Alors que les marchés financiers anticipaient une détente des tensions au Moyen-Orient compte tenu des avancées dans les discussions entre Téhéran et Washington sur le dossier nucléaire, le risque géopolitique est soudainement revenu sur le devant de la scène avec les attaques menées cette nuit par Israël sur le sol iranien. Plusieurs sites nucléaires ont été touchés ainsi que de hauts responsables militaires avec comme objectif de mettre un coup d’arrêt au développement du programme nucléaire iranien dont l’état d’avancement était jugé préoccupant. Téhéran a d’ores et déjà lancé sa riposte sans pour autant que celle-ci n’ait de conséquences graves à ce stade, la quasi-totalité des drones iraniens ayant été interceptés par le système de défense israélien. La communication du leader suprême, Ali Khamenei, ne laisse toutefois pas de doutes, d’autres représailles sont à anticiper ces prochains jours alors qu’il considère l’attaque israélienne comme une «déclaration de guerre».

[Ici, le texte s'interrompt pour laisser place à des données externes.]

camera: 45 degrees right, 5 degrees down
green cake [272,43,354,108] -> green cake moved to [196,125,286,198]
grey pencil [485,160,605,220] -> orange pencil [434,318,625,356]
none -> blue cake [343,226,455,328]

Deux scénarios semblent ainsi se dégager
- Une riposte iranienne de grande ampleur qui conduirait à une véritable déclaration de guerre israélienne. Dans ce cas une intervention des Etats-Unis dans le conflit ne pourra être évitée, avec un risque d’embrasement régional qui pourrait plonger le monde dans une escalade sans précédent. La principale conséquence serait une perturbation des flux pétroliers avec potentiellement le risque de fermeture du détroit d’Ormuz et une envolée incontrôlée des cours du brut et donc une forte correction des actifs risqués compte tenu du risque de récession économique mondiale;
- Une riposte plus mesurée de Téhéran à l’image des précédentes phases de tensions entre les deux pays ces deux dernières années.

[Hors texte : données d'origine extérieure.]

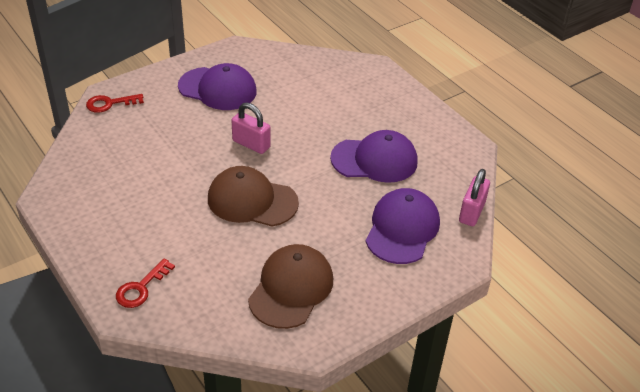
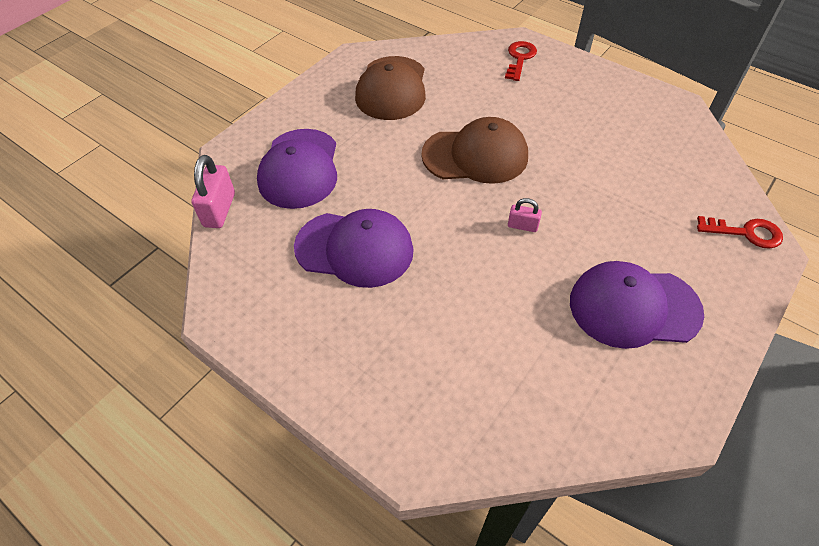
camera: 165 degrees right, 10 degrees up
red key [86,94,144,113] -> red key turned 45 degrees clockwise [697,216,783,249]
pink padlock [231,102,271,154] -> pink padlock [508,198,542,232], size x0.57
purple cap [330,130,418,183] -> purple cap turned 150 degrees counterclockwise [294,209,414,288]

Certains éléments laissent encore espérer que ce deuxième scénario puisse se matérialiser et que le conflit puisse être contenu. D’une part, les Etats-Unis ont indiqué avoir été informé de l’attaque israélienne mais ont précisé ne pas y avoir apporté leur soutien. Donald Trump a d’ailleurs indiqué qu’il souhaitait toujours la reprise des discussions avec Téhéran et pourrait ainsi exercer une pression diplomatique sur les deux camps pour les inciter à la retenue. D’autre part, le régime iranien est dans une position particulièrement délicate alors que son économie est asphyxiée par les sanctions internationales et le mécontentement de sa population continue de progresser, expliquant en grande partie son retour à la table de négociations avec les Etats-Unis ces derniers mois. Ses capacités militaires semblent également fragilisées comme en témoignent l’inefficacité de ses ripostes lors des précédentes phases de tensions et l’affaiblissement de plusieurs groupes militaires qu’il soutenait dans la région. Enfin, les réactions mesurées des autres puissances régionales suggèrent que l’épisode actuel n’est pas pour l’instant perçu comme un changement de paradigme sécuritaire et laissent donc espérer que les tensions ne se propageront pas à l’ensemble du Moyen-Orient.

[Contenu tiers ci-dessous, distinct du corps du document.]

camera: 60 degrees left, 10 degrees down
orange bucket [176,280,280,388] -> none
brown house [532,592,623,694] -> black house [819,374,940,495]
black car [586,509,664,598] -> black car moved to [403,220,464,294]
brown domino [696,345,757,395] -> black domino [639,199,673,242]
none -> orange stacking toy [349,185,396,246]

S’agissant des implications financières et de l’allocation d’actifs, l’ensemble de ces éléments incite les investisseurs à faire preuve d’un optimisme prudent jusqu’ici quant à l’issue de cette géopolitique. Les cours du pétrole brut ont certes fortement progressé (+7% à 74 $/b) mais ces derniers ont quelque peu rechuté après une réaction initiale plus prononcée. Le niveau très élevé de l’incertitude nécessitera de maintenir ces prochaines semaines une prime de risque géopolitique plus importante dans les cours mais une envolée du Brent à des niveaux qui pourraient fragiliser l’économie mondiale ou entraîner une nouvelle vague inflationniste pourrait être évitée si l’Opep et en particulier l’Arabie Saoudite acceptent d’accélérer leur production. Compte tenu du poids relativement faible de l’Iran dans l’économie mondiale, le risque d’une flambée du prix du pétrole est le principal canal de transmission de ce choc géopolitique vers les marchés financiers, ce qui explique le faible impact sur les marchés d’actions à ce stade. Si l’or joue bien son rôle de valeur refuge (+1,5% à 3430 $/once), notons en revanche que les taux souverains n’offrent guère le même attrait, signe que les craintes inflationnistes l’emportent aux yeux des investisseurs dans la mesure où ce risque s’ajoute à celui déjà prégnant des tarifs douaniers. Enfin, l’appréciation du dollar reste particulièrement modeste, témoignant encore une fois de la puissance de la tendance de fond à la baisse du billet vert.
Dans ce contexte hautement incertain, nous conservons une approche quelque peu prudente sur nos investissements actions, notamment sur les actions américaines dont leurs cours ont progressé plus vite que la dynamique récente des bénéfices par actions. Nous souhaitons aussi adopter une politique de couverture active du risque change sur le dollar, et ce depuis plusieurs mois.